The dysfunction and lack of support for our schools has always been there. But now, as schools consider their reopening plans for fall, it’s being brought to light like never before.

Given guidelines set out by the Centers for Disease Control and Prevention, we know it’s not safe for schools to resume business as usual. Social distancing guidelines have to be adhered to. In New York City, where I teach, this means classes split into two or three groups that will meet on rotating schedules on alternating days.

But even with fewer students in the room at a time, how will teachers make sure that kids stay apart? That they keep wearing their masks? How will we pass out papers and pencils to kids who have forgotten them, or help students who need close-contact, one-on-one support?

What will happen when a suddenly sick child vomits in the center of the classroom? Who will bring him or her to the nurse, who will clean up? Indoor dining has been deemed unsafe, yet students will be eating inside classrooms and buildings together.
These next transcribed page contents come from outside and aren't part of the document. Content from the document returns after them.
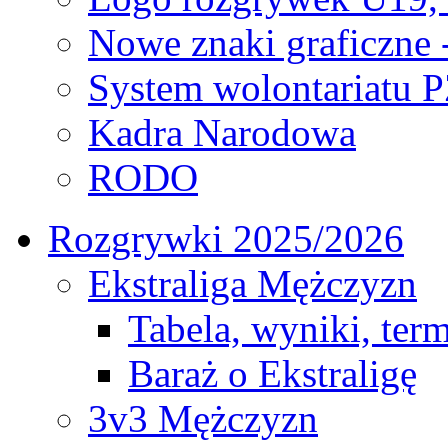
Nowe znaki graficzne 
System wolontariatu 
Kadra Narodowa
RODO
Rozgrywki 2025/2026
Ekstraliga Mężczyzn
Tabela, wyniki, ter
Baraż o Ekstraligę
3v3 Mężczyzn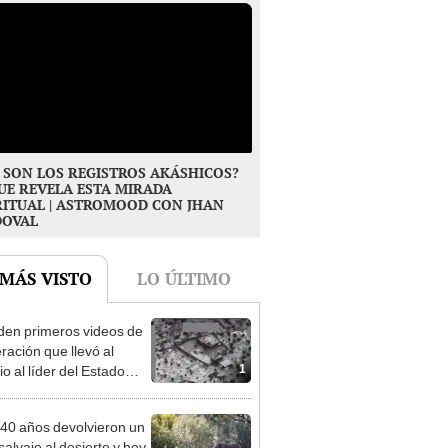
 SON LOS REGISTROS AKÁSHICOS?
UE REVELA ESTA MIRADA
RITUAL | ASTROMOOD CON JHAN
DOVAL
 MÁS VISTO
LO ÚLTIMO
den primeros videos de
ración que llevó al
1
io al líder del Estado
ico
40 años devolvieron un
salvaje al desierto y hoy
My classroom windows only open a matter of inches, so how can we talk about proper ventilation? My heater already doesn’t work part of the winter ― kids sit shivering in jackets on days that it doesn’t kick on. What will that be like with windows open all year, even cracked?

Who will be footing the bill when the hand sanitizer and Lysol wipes runs out? How many weeks will it be until the soap dispensers are filled with water? Teachers have always felt pressured to make up for the inevitable shortages of supplies and materials themselves, but now it will be life or death.

Temperature checks will be needed, as will extensive cleaning and more nurse support — many schools don’t have a nurse on the premises at all. We have an already-breaking school system, and now the COVID-19 crisis is stepping on its back.

Surely, our city leaders — who emphasize over and over the importance of our schools opening in order to not fall into economic collapse ― understand this and are planning to help. Someone, somewhere must be planning to help, right?

Wrong.

Not the federal government, which has instead repeatedly threatened to cut funding. Not the mayor of New York City, who just approved a $404 million budget cut to our school system — the same mayor who twiddled his thumbs for weeks instead of making the right decision to close our schools when community spread of COVID began in early March, which ultimately killed 70 teachers in the following month, and sickened thousands of others. Not the chancellor of the city’s Department of Education, who announced the new system for alternating schedules without any mention of child care options for children when they are not in the classroom.

In fact, there has been no mention at all about child care support. What are the options for parents like me, who have our own children in school? How will we manage their alternating schedules while we are expected to report to work every day?

Teachers will be asked to do the impossible this September: teach in person, masked and managing the safety of the students in front of them, without the supplies and ventilation and space and support we need, and at the same time, we will be expected to provide remote instruction to the students who are not in front of us.

And our own children? Where will they be? On the days they are not in the classroom, who will care for them?

What will I do? How can I do this?

I don’t think I can, and I know many of my colleagues feel the same.

Why isn’t the whole country fighting to fund education, when corporations are receiving billion-dollar bailouts? We need schools more than ever, so we need to act like it. Respect them. Care for them. Fund them.

For years, society has been able to sweep the dysfunction of our school systems under the rug — treating teachers as martyrs and “heroes” who like to work with the impossible and make magic out of a mess. Well, we aren’t martyrs and we aren’t heroes and we don’t want to be seen that way. We are human beings who love our students, and we want to teach them with everything we have, short of risking our own well-being, our own health, our own sanity and our own lives.